Fatale, despite being a high-tech super-soldier who can never live a normal life, comes off as the closest the book has to an ordinary person. She’s still an outsider in the upper echelons, and her loneliness is a constant presence in her chapters. She knows her new colleagues mainly from television, from news footage of their battles and from their celebrity endorsements. (One fundraises for Amnesty International. Another has her own line of beauty products.) While much of Dr. Impossible’s narration consists of flashbacks in which he tells the reader what he already knows, Fatale is entrenched firmly in the present, learning as she goes and relaying her experiences straight to the reader.
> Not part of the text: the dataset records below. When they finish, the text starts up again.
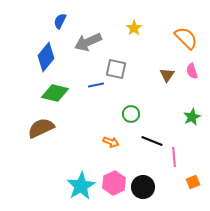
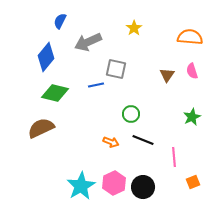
orange semicircle: moved 4 px right, 1 px up; rotated 40 degrees counterclockwise
black line: moved 9 px left, 1 px up
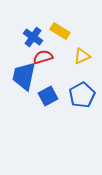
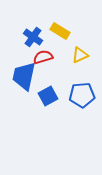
yellow triangle: moved 2 px left, 1 px up
blue pentagon: rotated 25 degrees clockwise
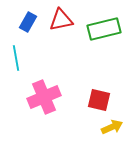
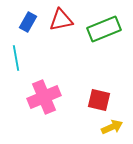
green rectangle: rotated 8 degrees counterclockwise
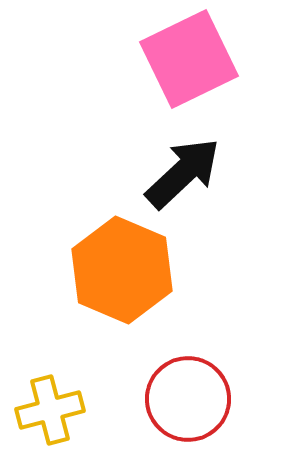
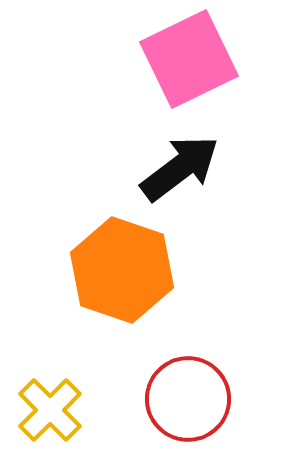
black arrow: moved 3 px left, 5 px up; rotated 6 degrees clockwise
orange hexagon: rotated 4 degrees counterclockwise
yellow cross: rotated 30 degrees counterclockwise
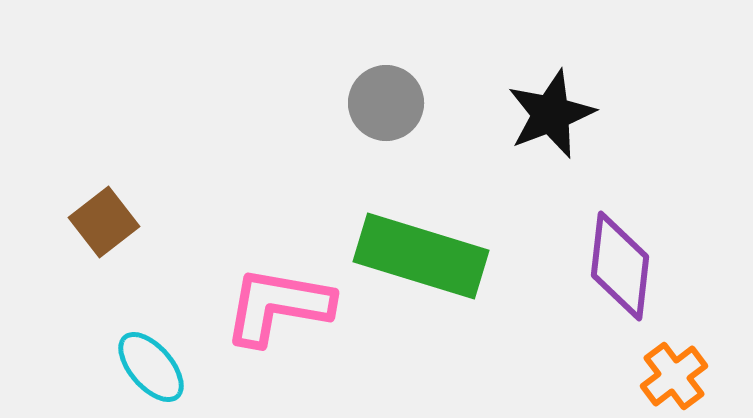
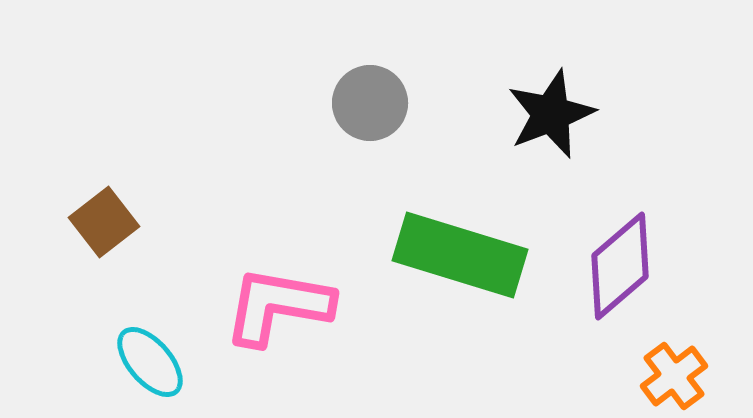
gray circle: moved 16 px left
green rectangle: moved 39 px right, 1 px up
purple diamond: rotated 43 degrees clockwise
cyan ellipse: moved 1 px left, 5 px up
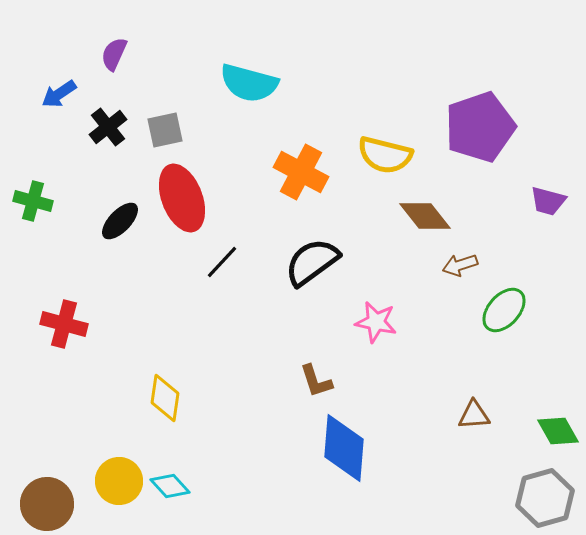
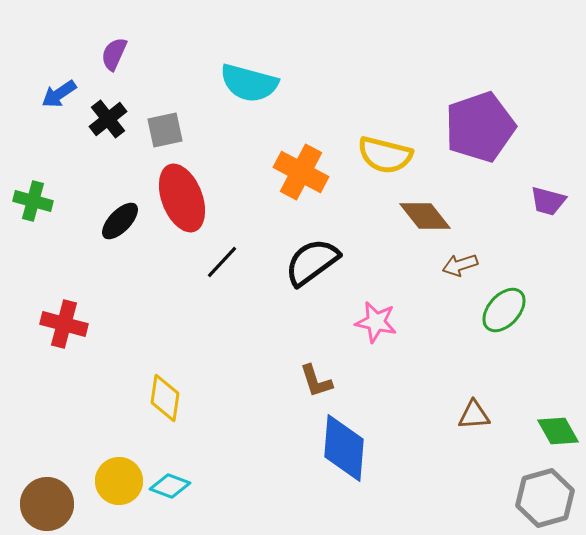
black cross: moved 8 px up
cyan diamond: rotated 27 degrees counterclockwise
The Champions form a sort of dysfunctional Justice League (or is that redundant these days?), with CoreFire, Damsel and Blackwolf as the Superman, Wonder Woman and Batman equivalents. Except in this version, Wonder Woman and Batman are a divorced ex-couple, trying to work together. And Superman’s a bit of a jerk. (But then again…) The team is rounded out by man-tiger Feral, ageless Faerie warrior Elphin (who still has a mission to perform for Titania), magician Mr. Mystic (mainly in the Mandrake/Zatara mold, but with elements of Dr. Strange), teen pop idol Rainbow Triumph, and two newcomers: Fatale herself and Lily, a powerhouse from a distant, blighted future who once fought on the other side of the law. (The book’s website has a database of heroes and villains that doesn’t seem particularly spoilery at first glance.)

The book has its requisite battles, but for the most part it’s about what heroes and villains do in between the fighting: the endless investigations that go nowhere. Bickering at team meetings. Rivalries and affairs. Clandestine meetings in dive bars and abandoned buildings. Hunting for the components of a doomsday weapon. The same concerns as anyone else.

One disadvantage the book has is that it points out just why super-heroes tend to work best in a visual medium: the costumes. I only had strong images of a few of the characters, and most of them were taken from other comics. I never did figure out just what Damsel was supposed to look like, so I pictured her as Payback from True Believers. Fatale was somewhat like Liri Lee, a member of the Linear Men whose name I can’t recall (Thanks, West!). CoreFire, I saw as a cross between Red Star (in his red-and-yellow outfit) and Firestorm. Without pictures, the costumes are more or less pointless, and the only reason they’re included is tradition. Small wonder that colorful tights only really came in when heroic fiction made the jump from the pulps to the comics pages.

Although Dr. Impossible does make a case for why, despite Edna Mode’s warning in The Incredibles, a villain might want a cape. It makes for a much more dramatic entrance.